Bazen ne hissettiğini bilemez ya insan. Ne tam olarak mutlusundur ne de mutsuz. Kalbinin içinde birbirine karışmış duygular vardır; tarifi zor, çözümü daha da zor. Sanki içindeki hisler, aynı anda birkaç farklı dili konuşur ama sen hepsini anlamaya çalışırsın…
İşte bunlar karışık duygular… Ne net bir sevinçtir ne de koyu bir hüzün. Ne tamamen özlemdir ne de tümüyle vazgeçiş. Bazen birini özlersin ama bir yandan da ona kırgınsındır. Bazen başardığın bir şeyden gurur duyarsın ama içinde sürekli hissedilen garip bir boşluk. Kalabalığın ortasında yalnız, yalnızken huzurlu hissedersin. İşte bu duygu geçişleri, bazen saniyeler içerisinde olur, bazen ise aylar sürer.

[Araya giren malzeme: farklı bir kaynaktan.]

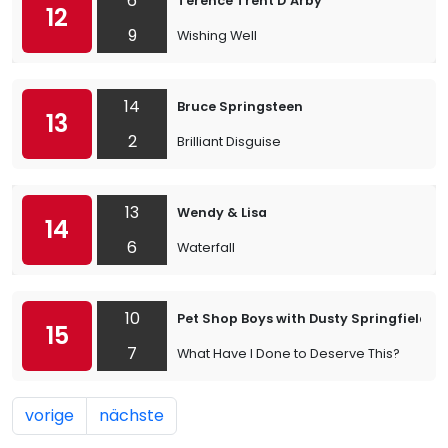
6
Terence Trent D’Arby
12
9
Wishing Well
14
Bruce Springsteen
13
2
Brilliant Disguise
13
Wendy & Lisa
14
6
Waterfall
10
Pet Shop Boys with Dusty Springfield
15
7
What Have I Done to Deserve This?
vorige
nächste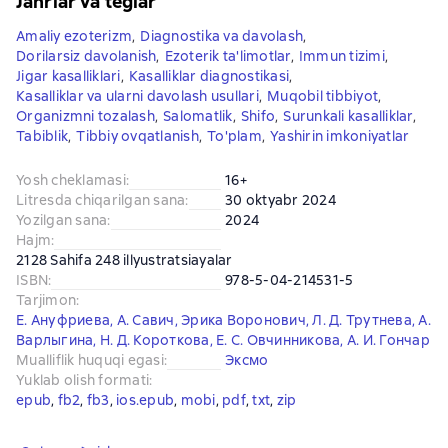
Janrlar va teglar
Amaliy ezoterizm
,
Diagnostika va davolash
,
Dorilarsiz davolanish
,
Ezoterik ta'limotlar
,
Immun tizimi
,
Jigar kasalliklari
,
Kasalliklar diagnostikasi
,
Kasalliklar va ularni davolash usullari
,
Muqobil tibbiyot
,
Organizmni tozalash
,
Salomatlik
,
Shifo
,
Surunkali kasalliklar
,
Tabiblik
,
Tibbiy ovqatlanish
,
To'plam
,
Yashirin imkoniyatlar
Yosh cheklamasi
:
16+
Litresda chiqarilgan sana
:
30 oktyabr 2024
Yozilgan sana
:
2024
Hajm
:
2128 Sahifa 248 illyustratsiayalar
ISBN
:
978-5-04-214531-5
Tarjimon
:
Е. Ануфриева
,
А. Савич
,
Эрика Воронович
,
Л. Д. Трутнева
,
А.
Варлыгина
,
Н. Д. Короткова
,
Е. С. Овчинникова
,
А. И. Гончар
Mualliflik huquqi egasi
:
Эксмо
Yuklab olish formati
:
epub
, 
fb2
, 
fb3
, 
ios.epub
, 
mobi
, 
pdf
, 
txt
, 
zip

İnsanın ruh hali de gökyüzü gibidir aslında; bazen açık ve parlaktır, bazen griye çalar, bazen de yağmur yüklü bulutlar sessizce gezinir içinde. Karışık duygular, ruhun mevsim geçişleridir belki de. Ne tam bir bahar, ne tam bir kış… Aradadır. O yüzden adı da konulamaz kolay kolay.
Toplum, hep net duygular bekler bizden. Ya mutlu olmalıymışız ya üzgün. Ya seviyor olmalıymışız ya unutmuş. Oysa insan kalbi böyle işlemiyor. Kalp, mantık gibi siyah-beyaz değildir. Onun içinde grinin bin tonu vardır. Hem sever hem sitem eder. Hem bekler hem gitmek ister.
Belki de bu yüzden en dürüst anlarımız, kendimize bile itiraf edemediklerimizdir. Karışık duygular, içimizin aynasıdır çünkü. Bastırdığımız her şey, gözümüzün önünden silmeye çalıştığımız her anı, bir anda çıkar karşımıza. Bazen bir şarkıda, bazen tanıdık bir kokuda, bazen gecenin sessizliğinde.
Peki bu duygularla ne yapmalı? Onları bastırmak yerine tanımaya çalışmalı belki. İçinden geçeni anlamaya, ona isim vermeye çalışmalı. Çünkü karışık duygular da birer mesajdır. Ruhun konuşma şeklidir. Ve bazen insan, ne hissettiğini anlamadan iyileşemez.
Bu yüzden diyorum ki; duyguların karmaşık olduğu anlarda, kendine sabır göster. Hissettiğin her şeyin bir nedeni, her dalgalanmanın bir hikayesi var. Belki bugün değil ama bir gün, tüm o karmaşanın içinden anlamlı bir resim çıkacak. Ve o zaman diyeceksin ki: “İyi ki hissetmişim.”